**YOUR GOAL:** Retype every line of the items below, keeping each character, space, and mark unchanged.
───── STORED ROWS
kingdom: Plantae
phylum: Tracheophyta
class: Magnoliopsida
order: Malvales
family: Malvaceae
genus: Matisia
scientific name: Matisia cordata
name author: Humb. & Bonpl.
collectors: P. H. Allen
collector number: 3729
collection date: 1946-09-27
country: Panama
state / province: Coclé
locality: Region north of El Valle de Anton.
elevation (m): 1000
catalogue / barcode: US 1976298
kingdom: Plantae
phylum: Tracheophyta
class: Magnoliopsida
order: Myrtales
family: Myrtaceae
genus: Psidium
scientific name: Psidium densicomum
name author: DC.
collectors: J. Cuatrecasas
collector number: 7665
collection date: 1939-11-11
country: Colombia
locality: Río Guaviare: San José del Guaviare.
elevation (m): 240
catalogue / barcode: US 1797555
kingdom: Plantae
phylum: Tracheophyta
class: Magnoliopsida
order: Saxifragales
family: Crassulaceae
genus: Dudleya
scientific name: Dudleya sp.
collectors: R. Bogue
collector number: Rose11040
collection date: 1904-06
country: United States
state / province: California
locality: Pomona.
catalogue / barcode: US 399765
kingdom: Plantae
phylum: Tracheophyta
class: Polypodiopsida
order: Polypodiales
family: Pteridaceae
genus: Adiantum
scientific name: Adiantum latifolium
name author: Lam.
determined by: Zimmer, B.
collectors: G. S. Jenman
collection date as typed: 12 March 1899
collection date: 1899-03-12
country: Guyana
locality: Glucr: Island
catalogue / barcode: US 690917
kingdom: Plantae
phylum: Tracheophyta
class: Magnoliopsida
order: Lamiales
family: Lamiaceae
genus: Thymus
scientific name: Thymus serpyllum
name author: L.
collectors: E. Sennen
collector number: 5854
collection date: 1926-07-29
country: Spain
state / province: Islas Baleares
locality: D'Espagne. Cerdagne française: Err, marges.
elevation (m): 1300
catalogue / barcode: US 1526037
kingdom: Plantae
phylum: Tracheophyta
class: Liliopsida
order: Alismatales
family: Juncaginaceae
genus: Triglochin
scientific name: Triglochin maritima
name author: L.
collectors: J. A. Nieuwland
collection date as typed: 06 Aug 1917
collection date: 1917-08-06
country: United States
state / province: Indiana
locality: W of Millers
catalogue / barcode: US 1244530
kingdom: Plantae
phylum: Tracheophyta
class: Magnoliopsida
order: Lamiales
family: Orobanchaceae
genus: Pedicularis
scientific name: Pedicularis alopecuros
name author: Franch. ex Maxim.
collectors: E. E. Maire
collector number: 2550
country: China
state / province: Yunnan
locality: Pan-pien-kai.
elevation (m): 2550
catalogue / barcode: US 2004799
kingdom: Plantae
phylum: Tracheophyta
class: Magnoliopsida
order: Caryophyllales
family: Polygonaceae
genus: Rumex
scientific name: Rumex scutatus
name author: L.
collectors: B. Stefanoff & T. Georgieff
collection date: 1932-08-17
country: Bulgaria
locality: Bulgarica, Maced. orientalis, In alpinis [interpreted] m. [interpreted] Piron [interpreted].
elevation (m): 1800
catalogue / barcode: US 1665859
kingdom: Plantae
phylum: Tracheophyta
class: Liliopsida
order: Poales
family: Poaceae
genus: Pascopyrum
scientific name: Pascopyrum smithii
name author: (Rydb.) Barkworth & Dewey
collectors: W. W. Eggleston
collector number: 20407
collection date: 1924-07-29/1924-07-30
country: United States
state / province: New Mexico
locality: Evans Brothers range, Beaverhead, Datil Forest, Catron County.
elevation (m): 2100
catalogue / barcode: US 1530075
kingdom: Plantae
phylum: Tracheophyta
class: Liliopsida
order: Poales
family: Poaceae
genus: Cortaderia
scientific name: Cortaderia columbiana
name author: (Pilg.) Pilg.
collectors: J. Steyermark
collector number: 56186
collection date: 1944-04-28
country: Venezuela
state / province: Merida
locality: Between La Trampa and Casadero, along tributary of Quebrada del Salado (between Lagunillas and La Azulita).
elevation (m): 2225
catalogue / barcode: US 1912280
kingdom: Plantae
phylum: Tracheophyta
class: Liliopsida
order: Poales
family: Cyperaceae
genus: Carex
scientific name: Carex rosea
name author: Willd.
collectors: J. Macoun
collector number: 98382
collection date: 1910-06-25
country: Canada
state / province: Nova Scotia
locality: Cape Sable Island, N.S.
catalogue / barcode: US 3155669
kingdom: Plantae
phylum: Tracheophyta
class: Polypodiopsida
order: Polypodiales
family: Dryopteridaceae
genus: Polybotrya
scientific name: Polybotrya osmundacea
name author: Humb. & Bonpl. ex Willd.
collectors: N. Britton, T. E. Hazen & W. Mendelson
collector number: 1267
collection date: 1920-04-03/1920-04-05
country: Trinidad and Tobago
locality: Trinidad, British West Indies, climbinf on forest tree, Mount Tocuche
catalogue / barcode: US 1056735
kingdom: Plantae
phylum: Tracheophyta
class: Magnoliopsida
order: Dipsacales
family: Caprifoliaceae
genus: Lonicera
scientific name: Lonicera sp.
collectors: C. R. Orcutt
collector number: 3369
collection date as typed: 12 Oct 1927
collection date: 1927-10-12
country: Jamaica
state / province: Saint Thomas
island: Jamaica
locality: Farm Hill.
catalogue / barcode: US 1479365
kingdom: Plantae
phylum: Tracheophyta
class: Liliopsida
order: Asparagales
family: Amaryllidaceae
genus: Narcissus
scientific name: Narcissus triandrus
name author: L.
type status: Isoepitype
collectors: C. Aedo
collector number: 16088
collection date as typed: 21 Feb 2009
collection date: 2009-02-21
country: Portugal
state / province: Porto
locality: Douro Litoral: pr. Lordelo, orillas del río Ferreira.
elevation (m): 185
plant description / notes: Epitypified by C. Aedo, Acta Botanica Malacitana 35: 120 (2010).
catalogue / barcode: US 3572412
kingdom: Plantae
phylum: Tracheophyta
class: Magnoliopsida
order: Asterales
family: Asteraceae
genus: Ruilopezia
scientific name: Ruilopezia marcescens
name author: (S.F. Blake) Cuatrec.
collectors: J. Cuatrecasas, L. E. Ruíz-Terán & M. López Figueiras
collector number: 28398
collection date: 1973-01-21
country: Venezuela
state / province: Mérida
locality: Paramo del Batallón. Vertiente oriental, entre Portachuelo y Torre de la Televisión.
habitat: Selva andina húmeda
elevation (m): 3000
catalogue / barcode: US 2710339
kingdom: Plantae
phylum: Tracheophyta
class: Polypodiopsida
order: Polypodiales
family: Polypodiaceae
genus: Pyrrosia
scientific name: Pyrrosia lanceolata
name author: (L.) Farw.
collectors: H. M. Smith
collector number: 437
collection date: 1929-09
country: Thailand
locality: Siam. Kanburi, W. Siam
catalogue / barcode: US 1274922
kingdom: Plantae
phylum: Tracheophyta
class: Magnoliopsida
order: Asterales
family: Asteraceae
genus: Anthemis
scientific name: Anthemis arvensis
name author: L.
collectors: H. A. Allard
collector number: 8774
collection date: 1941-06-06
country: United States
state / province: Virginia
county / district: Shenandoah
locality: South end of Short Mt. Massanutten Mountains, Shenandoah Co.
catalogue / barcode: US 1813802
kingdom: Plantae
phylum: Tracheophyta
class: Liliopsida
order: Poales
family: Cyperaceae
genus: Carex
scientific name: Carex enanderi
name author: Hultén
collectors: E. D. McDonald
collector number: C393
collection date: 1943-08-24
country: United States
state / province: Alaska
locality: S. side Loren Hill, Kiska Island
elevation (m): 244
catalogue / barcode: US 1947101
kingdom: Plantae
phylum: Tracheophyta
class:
──────────
**FINAL RESULT:**
kingdom: Plantae
phylum: Tracheophyta
class: Magnoliopsida
order: Malvales
family: Malvaceae
genus: Matisia
scientific name: Matisia cordata
name author: Humb. & Bonpl.
collectors: P. H. Allen
collector number: 3729
collection date: 1946-09-27
country: Panama
state / province: Coclé
locality: Region north of El Valle de Anton.
elevation (m): 1000
catalogue / barcode: US 1976298
kingdom: Plantae
phylum: Tracheophyta
class: Magnoliopsida
order: Myrtales
family: Myrtaceae
genus: Psidium
scientific name: Psidium densicomum
name author: DC.
collectors: J. Cuatrecasas
collector number: 7665
collection date: 1939-11-11
country: Colombia
locality: Río Guaviare: San José del Guaviare.
elevation (m): 240
catalogue / barcode: US 1797555
kingdom: Plantae
phylum: Tracheophyta
class: Magnoliopsida
order: Saxifragales
family: Crassulaceae
genus: Dudleya
scientific name: Dudleya sp.
collectors: R. Bogue
collector number: Rose11040
collection date: 1904-06
country: United States
state / province: California
locality: Pomona.
catalogue / barcode: US 399765
kingdom: Plantae
phylum: Tracheophyta
class: Polypodiopsida
order: Polypodiales
family: Pteridaceae
genus: Adiantum
scientific name: Adiantum latifolium
name author: Lam.
determined by: Zimmer, B.
collectors: G. S. Jenman
collection date as typed: 12 March 1899
collection date: 1899-03-12
country: Guyana
locality: Glucr: Island
catalogue / barcode: US 690917
kingdom: Plantae
phylum: Tracheophyta
class: Magnoliopsida
order: Lamiales
family: Lamiaceae
genus: Thymus
scientific name: Thymus serpyllum
name author: L.
collectors: E. Sennen
collector number: 5854
collection date: 1926-07-29
country: Spain
state / province: Islas Baleares
locality: D'Espagne. Cerdagne française: Err, marges.
elevation (m): 1300
catalogue / barcode: US 1526037
kingdom: Plantae
phylum: Tracheophyta
class: Liliopsida
order: Alismatales
family: Juncaginaceae
genus: Triglochin
scientific name: Triglochin maritima
name author: L.
collectors: J. A. Nieuwland
collection date as typed: 06 Aug 1917
collection date: 1917-08-06
country: United States
state / province: Indiana
locality: W of Millers
catalogue / barcode: US 1244530
kingdom: Plantae
phylum: Tracheophyta
class: Magnoliopsida
order: Lamiales
family: Orobanchaceae
genus: Pedicularis
scientific name: Pedicularis alopecuros
name author: Franch. ex Maxim.
collectors: E. E. Maire
collector number: 2550
country: China
state / province: Yunnan
locality: Pan-pien-kai.
elevation (m): 2550
catalogue / barcode: US 2004799
kingdom: Plantae
phylum: Tracheophyta
class: Magnoliopsida
order: Caryophyllales
family: Polygonaceae
genus: Rumex
scientific name: Rumex scutatus
name author: L.
collectors: B. Stefanoff & T. Georgieff
collection date: 1932-08-17
country: Bulgaria
locality: Bulgarica, Maced. orientalis, In alpinis [interpreted] m. [interpreted] Piron [interpreted].
elevation (m): 1800
catalogue / barcode: US 1665859
kingdom: Plantae
phylum: Tracheophyta
class: Liliopsida
order: Poales
family: Poaceae
genus: Pascopyrum
scientific name: Pascopyrum smithii
name author: (Rydb.) Barkworth & Dewey
collectors: W. W. Eggleston
collector number: 20407
collection date: 1924-07-29/1924-07-30
country: United States
state / province: New Mexico
locality: Evans Brothers range, Beaverhead, Datil Forest, Catron County.
elevation (m): 2100
catalogue / barcode: US 1530075
kingdom: Plantae
phylum: Tracheophyta
class: Liliopsida
order: Poales
family: Poaceae
genus: Cortaderia
scientific name: Cortaderia columbiana
name author: (Pilg.) Pilg.
collectors: J. Steyermark
collector number: 56186
collection date: 1944-04-28
country: Venezuela
state / province: Merida
locality: Between La Trampa and Casadero, along tributary of Quebrada del Salado (between Lagunillas and La Azulita).
elevation (m): 2225
catalogue / barcode: US 1912280
kingdom: Plantae
phylum: Tracheophyta
class: Liliopsida
order: Poales
family: Cyperaceae
genus: Carex
scientific name: Carex rosea
name author: Willd.
collectors: J. Macoun
collector number: 98382
collection date: 1910-06-25
country: Canada
state / province: Nova Scotia
locality: Cape Sable Island, N.S.
catalogue / barcode: US 3155669
kingdom: Plantae
phylum: Tracheophyta
class: Polypodiopsida
order: Polypodiales
family: Dryopteridaceae
genus: Polybotrya
scientific name: Polybotrya osmundacea
name author: Humb. & Bonpl. ex Willd.
collectors: N. Britton, T. E. Hazen & W. Mendelson
collector number: 1267
collection date: 1920-04-03/1920-04-05
country: Trinidad and Tobago
locality: Trinidad, British West Indies, climbinf on forest tree, Mount Tocuche
catalogue / barcode: US 1056735
kingdom: Plantae
phylum: Tracheophyta
class: Magnoliopsida
order: Dipsacales
family: Caprifoliaceae
genus: Lonicera
scientific name: Lonicera sp.
collectors: C. R. Orcutt
collector number: 3369
collection date as typed: 12 Oct 1927
collection date: 1927-10-12
country: Jamaica
state / province: Saint Thomas
island: Jamaica
locality: Farm Hill.
catalogue / barcode: US 1479365
kingdom: Plantae
phylum: Tracheophyta
class: Liliopsida
order: Asparagales
family: Amaryllidaceae
genus: Narcissus
scientific name: Narcissus triandrus
name author: L.
type status: Isoepitype
collectors: C. Aedo
collector number: 16088
collection date as typed: 21 Feb 2009
collection date: 2009-02-21
country: Portugal
state / province: Porto
locality: Douro Litoral: pr. Lordelo, orillas del río Ferreira.
elevation (m): 185
plant description / notes: Epitypified by C. Aedo, Acta Botanica Malacitana 35: 120 (2010).
catalogue / barcode: US 3572412
kingdom: Plantae
phylum: Tracheophyta
class: Magnoliopsida
order: Asterales
family: Asteraceae
genus: Ruilopezia
scientific name: Ruilopezia marcescens
name author: (S.F. Blake) Cuatrec.
collectors: J. Cuatrecasas, L. E. Ruíz-Terán & M. López Figueiras
collector number: 28398
collection date: 1973-01-21
country: Venezuela
state / province: Mérida
locality: Paramo del Batallón. Vertiente oriental, entre Portachuelo y Torre de la Televisión.
habitat: Selva andina húmeda
elevation (m): 3000
catalogue / barcode: US 2710339
kingdom: Plantae
phylum: Tracheophyta
class: Polypodiopsida
order: Polypodiales
family: Polypodiaceae
genus: Pyrrosia
scientific name: Pyrrosia lanceolata
name author: (L.) Farw.
collectors: H. M. Smith
collector number: 437
collection date: 1929-09
country: Thailand
locality: Siam. Kanburi, W. Siam
catalogue / barcode: US 1274922
kingdom: Plantae
phylum: Tracheophyta
class: Magnoliopsida
order: Asterales
family: Asteraceae
genus: Anthemis
scientific name: Anthemis arvensis
name author: L.
collectors: H. A. Allard
collector number: 8774
collection date: 1941-06-06
country: United States
state / province: Virginia
county / district: Shenandoah
locality: South end of Short Mt. Massanutten Mountains, Shenandoah Co.
catalogue / barcode: US 1813802
kingdom: Plantae
phylum: Tracheophyta
class: Liliopsida
order: Poales
family: Cyperaceae
genus: Carex
scientific name: Carex enanderi
name author: Hultén
collectors: E. D. McDonald
collector number: C393
collection date: 1943-08-24
country: United States
state / province: Alaska
locality: S. side Loren Hill, Kiska Island
elevation (m): 244
catalogue / barcode: US 1947101
kingdom: Plantae
phylum: Tracheophyta
class:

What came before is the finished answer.